The present study reports physicochemical characterization, anti-microbial activity and antianxiety activity of extracts from Terminalia catappa leaves collected from local region of Pusad and Digras, Maharashtra, India. Powdered drug were evaluated for physical parameters like ash values, extractive value, Loss on drying and solubility etc. By using Acetone and methanol as solvents extracts were obtained from Soxhlet method for extraction and subjected for preliminary physicochemical evaluation and antioxidant studies. Analysis of phenolic and flavonoids content were done. Preliminary phyto-chemical analysis confirmed the presence of primary and secondary metabolites like carbohydrate, proteins, alkaloids, phenolic compounds, saponins. Elevated plus maze model was used for evaluating in vivo Antianxiety activity of Terminalia catappa leaf by using diazepam as standard in rats. Significant to highly significant number of entries with time spent in P zone were shown by both the extract at 200mg/kg concⁿ. Due to might be presense of flavonoids Phenolic compound, steroid and proteins present in extract. Terminalia catappa leaf extracts possess Antianxiety activity from result it was cleared.

Remdesivir as a drug attracted a very severe consideration of complete Globe in treatment of the pandemic sickness COVID-19. Extra recently posted in-vitro inhibition hobby and in-vivo case research were showing promising clinical results and final results of powerful inhibition of SARS-CoV-2 virus through using remdesivir. However at the equal time, use of the remdesivir showed enormous detrimental detrimental events in patients which wishes a unique attention all through remedy route of COVID-19. As a result, the usage of remdesivir in treatment of COVID-19 is having present day international hobby even though a few greater scientific evidences are nevertheless important in order to recognize the actual performance and mechanism of remdesivir towards COVID-19. In this review, the literature look at highlight the modern-day ongoing studies related to use of remdesivir which includes (1) pharmacology of remdesivir (2) mechanism of action of remdesivir (3) in-vitro inhibition of remdesivir in opposition to SARS-CoV-2 virus, (4) in-vivo analysis and scientific use of remdesivir in opposition to COVID-19. Eventually viable unfavorable events are also mentioned thinking about the pharmacovigilance situation.

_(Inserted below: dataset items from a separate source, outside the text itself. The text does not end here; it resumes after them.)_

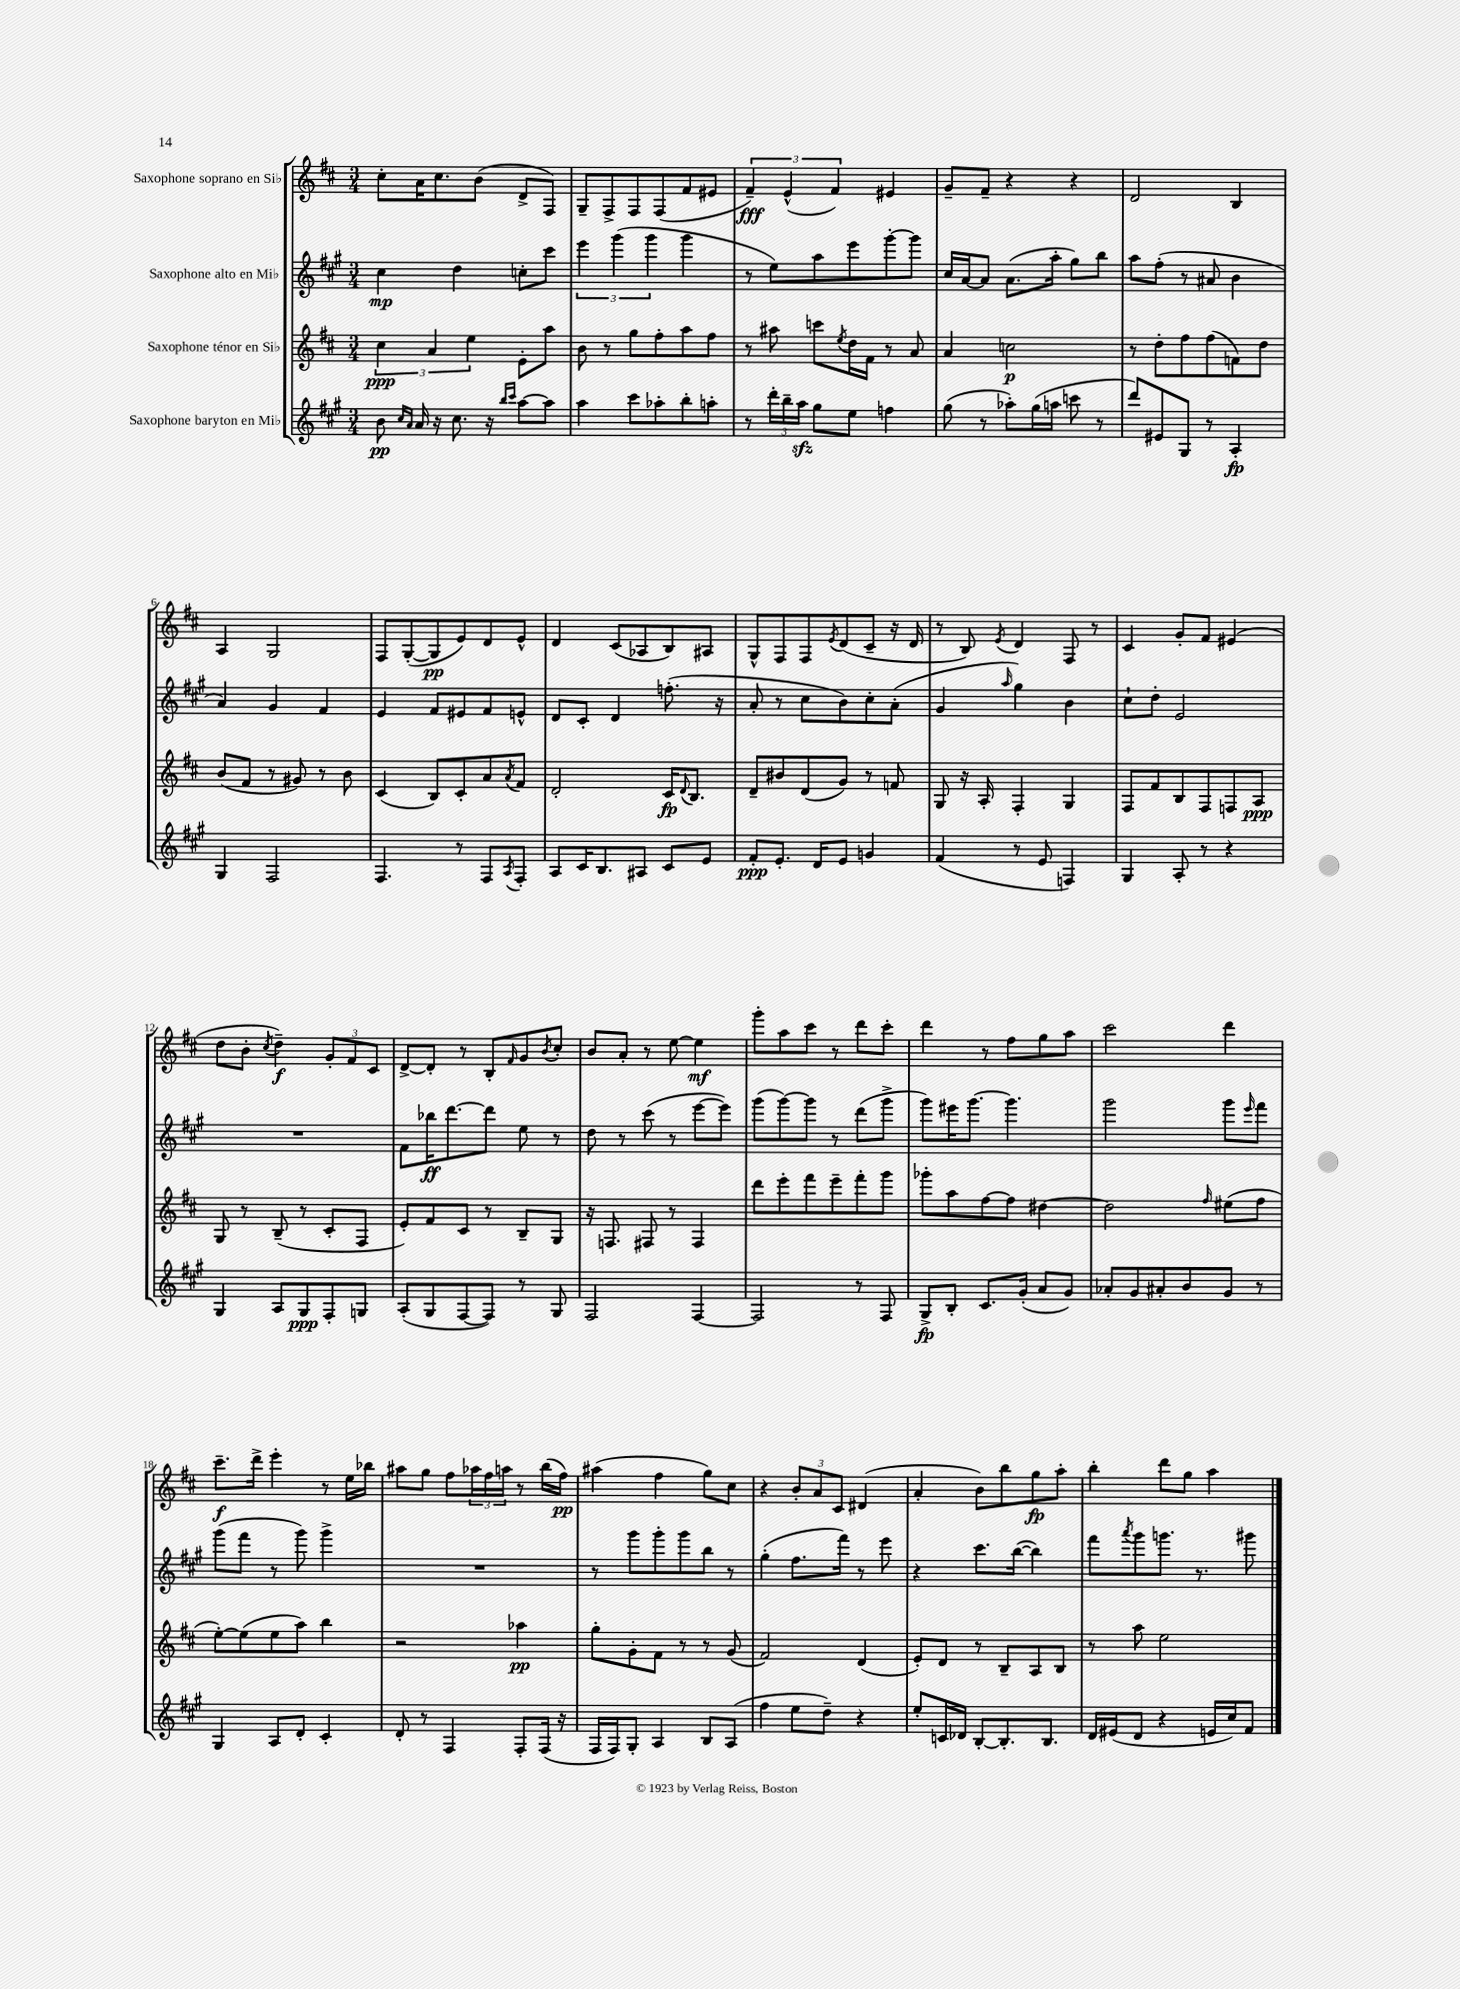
<<
\new StaffGroup <<
\new Staff = "s0" \with { instrumentName = "Saxophone soprano en Sib" } {
    \clef treble \key d \major \numericTimeSignature \time 3/4
    cis''8-. a'16 cis''8. b'8( d'8-> fis8) |
    g8-- fis8-> fis8 fis8( fis'8 eis'8 |
    \tuplet 3/2 { fis'4--\fff) e'4-^( fis'4) } eis'4 |
    g'8-- fis'8-- r4 r4 |
    d'2 b4 |
    a4 g2 |
    fis8 g8~-.( g8\pp e'8) d'8 e'8-^ |
    d'4 cis'8( aes8 b8) ais8 |
    g8-^ fis8 fis8 \acciaccatura { e'8 } d'8( cis'8-- r16 d'16 |
    r8 b8) \acciaccatura { e'8 } d'4 fis8 r8 |
    cis'4 g'8-. fis'8 eis'4( |
    d''8 b'8-. \acciaccatura { cis''8 } d''4--\f) \tuplet 3/2 { g'8-. fis'8 cis'8 } |
    d'8~-> d'8-. r8 b8-. \grace { fis'16 } g'8 \acciaccatura { b'8 } cis''8-. |
    b'8 a'8-. r8 e''8~ e''4\mf |
    g'''8-. a''8 cis'''8 r8 d'''8 cis'''8-. |
    d'''4 r8 fis''8 g''8 a''8 |
    cis'''2 d'''4 |
    cis'''8.--\f d'''16-> e'''4-. r8 e''16 bes''16 |
    ais''8 g''8 fis''8 \tuplet 3/2 { aes''16 fis''16 a''16 } r8 b''16( fis''16\pp) |
    ais''4( fis''4 g''8) cis''8 |
    r4 \tuplet 3/2 { b'8-. a'8 cis'8 } dis'4( |
    a'4-. b'8) b''8 g''8\fp a''8-. |
    b''4-. d'''8 g''8 a''4 \bar "|." |
}
\new Staff = "s1" \with { instrumentName = "Saxophone alto en Mib" } {
    \clef treble \key a \major \numericTimeSignature \time 3/4
    cis''4\mp d''4 c''8-. cis'''8 |
    \tuplet 3/2 { e'''4 gis'''4( gis'''4 } gis'''4 |
    r8 e''8) a''8 e'''8 gis'''8~-. gis'''8 |
    cis''16 a'16~ a'8 a'8.( a''16-. gis''8) b''8 |
    a''8 fis''8-.( r8 ais'8 b'4 |
    a'4) gis'4 fis'4 |
    e'4 fis'8 eis'8 fis'8 e'8-^ |
    d'8 cis'8-. d'4 f''8.-.( r16 |
    a'8-. r8 cis''8 b'8) cis''8-. a'8-.( |
    gis'4 \grace { a''16 } gis''4) b'4 |
    cis''8-! d''8-. e'2 |
    R2. |
    fis'8 bes''16\ff d'''8.~ d'''8 e''8 r8 |
    d''8 r8 cis'''8( r8 e'''8~ e'''8) |
    gis'''8( gis'''8~) gis'''8 r8 d'''8( gis'''8-> |
    gis'''8) eis'''16 gis'''8.~ gis'''4. |
    gis'''2 gis'''8 \grace { e'''16 } fis'''8 |
    gis'''8( fis'''8 r8 gis'''8) gis'''4-> |
    R2. |
    r8 gis'''8 gis'''8-. gis'''8 b''8 r8 |
    gis''4-.( fis''8. fis'''16) r8 e'''8 |
    r4 cis'''8. b''16~( b''4) |
    fis'''8 \acciaccatura { a'''8 } gis'''8 g'''8. r8. gis'''8 \bar "|." |
}
\new Staff = "s2" \with { instrumentName = "Saxophone ténor en Sib" } {
    \clef treble \key d \major \numericTimeSignature \time 3/4
    \tuplet 3/2 { cis''4\ppp a'4 e''4 } e'8-. a''8 |
    b'8 r8 g''8 fis''8-. a''8 fis''8 |
    r8 ais''8 c'''8 \acciaccatura { e''8 } d''16 fis'16 r8 a'8 |
    a'4 c''2\p |
    r8 d''8-. fis''8 fis''8( f'8) d''8 |
    b'8( fis'8 r8 gis'8) r8 b'8 |
    cis'4( b8) cis'8-. a'8 \acciaccatura { a'8 } fis'8 |
    d'2-. cis'16\fp \appoggiatura { d'8 } b8. |
    d'8-- bis'8 d'8( g'8) r8 f'8 |
    g8 r16 a16-. fis4-. g4 |
    fis8 fis'8 b8 fis8 f8 a8\ppp |
    g8 r8 b8--( r8 cis'8-. fis8 |
    e'8-.) fis'8 cis'8 r8 b8-- g8 |
    r16 f8. fis8 r8 fis4 |
    d'''8 e'''8-. fis'''8 e'''8-- fis'''8-. g'''8 |
    ges'''8-. a''8 fis''8~ fis''8 dis''4~ |
    dis''2 \grace { fis''16 } eis''8( fis''8 |
    e''8~-.) e''8( e''8 a''8) b''4 |
    r2 aes''4\pp |
    g''8-. g'8-. fis'8 r8 r8 g'8( |
    fis'2) d'4( |
    e'8-.) d'8 r8 b8-- a8 b8 |
    r8 a''8 e''2 \bar "|." |
}
\new Staff = "s3" \with { instrumentName = "Saxophone baryton en Mib" } {
    \clef treble \key a \major \numericTimeSignature \time 3/4
    b'8\pp \grace { cis''16 a'16 } a'16 r16 cis''8. r16 \grace { b''16 cis'''16 } a''8~ a''8 |
    a''4 cis'''8 aes''8-. b''8-. a''8-. |
    r8 \tuplet 3/2 { d'''16-. b''16-- a''16\sfz } gis''8 e''8 f''4 |
    gis''8( r8 aes''8-.) gis''16( a''16 c'''8 r8 |
    d'''8) eis'8 gis8 r8 a4-.\fp |
    gis4 fis2 |
    fis4. r8 fis8 \acciaccatura { a8 } fis8-. |
    a8 cis'16 b8. ais8 cis'8 e'8 |
    fis'8-.\ppp e'8.-. d'16 e'8 g'4 |
    fis'4( r8 e'8 f4) |
    gis4 a8-. r8 r4 |
    gis4 a8 gis8\ppp fis8-. g8 |
    a8-.( gis8 fis8~ fis8) r8 gis8 |
    fis2 fis4~ |
    fis2 r8 fis8 |
    gis8->\fp b8-. cis'8. gis'16-.( a'8 gis'8) |
    aes'8-. gis'8 ais'8-. b'8 gis'8 r8 |
    gis4 a8 d'8-. cis'4-. |
    d'8-. r8 fis4 fis8-. fis16( r16 |
    fis16 fis16) gis8-. a4 b8 a8( |
    fis''4 e''8 d''8--) r4 |
    e''8-. c'16 des'16 b8~-. b8.-. b8. |
    d'16 eis'16( d'8 r4 e'16 cis''16) fis'8 \bar "|." |
}
>>
>>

The buccal route of administration has a number of advantages including bypassing the gastrointestinal tract and the hepatic first pass effect. Buccal  Patches  are  the  type  of  drug  formulation  that  has normally a different course of administration through the buccal mucosa for drug delivery and the now days tablet dosage forms are supplanted by new drug delivery system because of problems like hepatic metabolism, GI toxicity and enzymatic degradation which leads to non-compliance and ineffective therapy. In present work the fast dissolving buccal patches of Amlodipine was prepared by solvent casting method using HPMC K4m, HPMC K100M and PVP and PEG 400 as plasticizer. The prepared patches were evaluated for weight, thickness, folding endurance, surface pH, in-vitro drug release and stability studies on optimized formulation. The in-vitro drug release was found to be up to 100% within 2 minutes. Thus, the fast dissolving buccal patch of Amlodipine was successfully formulated to achieve a safe, rapid and effective dosage form with enhanced drug dissolution and rapid antihypertensive therapy.